Network with people you know. Network with people you meet online. Network through Facebook groups. Network through Yahoo mail groups. You never know when someone you help or know will be in a position to help you later on with publishing project. Also, network online through blogs or other options. I regularly check for open submissions and post the details here on the blog just as a reference and resource for you, O' Hallowed Reader of This Blog.

Case in point. While I was editor-in-chief at the indie comic book publisher Shooting Star Comics, I (along with the rest of the management team) greenlit a military-horror project by Tom Waltz called Children of the Grave. I had known Tom through my work at iHero Entertainment, and knew he had the goods, and was able to convince the rest of the team to that fact (truth be told, it didn't really take any convincing at all -- it was pretty evident all in itself).

Fast forward a few years to Tom working at IDW as an associate editor looking for a writer for a then unknown project called Gene Simmons Dominatrix (no apostrophe, and no, I don't know why, so don't ask).

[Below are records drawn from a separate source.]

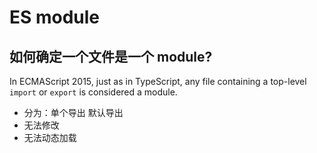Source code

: # ES module

## 如何确定一个文件是一个 module?

In ECMAScript 2015, just as in TypeScript, any file containing a top-level `import` or `export` is considered a module.


- 分为：单个导出 默认导出
- 无法修改
- 无法动态加载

He called me. Why? Lots of reasons, but it never would have happened without networking.

Another story.

Bobby Nash and I are regular convention travelling companions to cut costs on rooms and gas. So when I started getting back into prose work a few years ago, he was more than happy to introduce me to Ron Fortier and Airship 27 Productions (who have now published several of my stories). In turn, while in a Yahoo group run by Ron, I met Tommy Hancock, who runs Pro Se Productions, and has also published a few of my stories now. And in return, because good networking goes both ways, when IDW was looking for writers for a Zombies vs. Robots prose collection, I recommended Bobby wholeheartedly.

Bottom line, be good at what you do, but never forget that networking is 90 percent of the battle.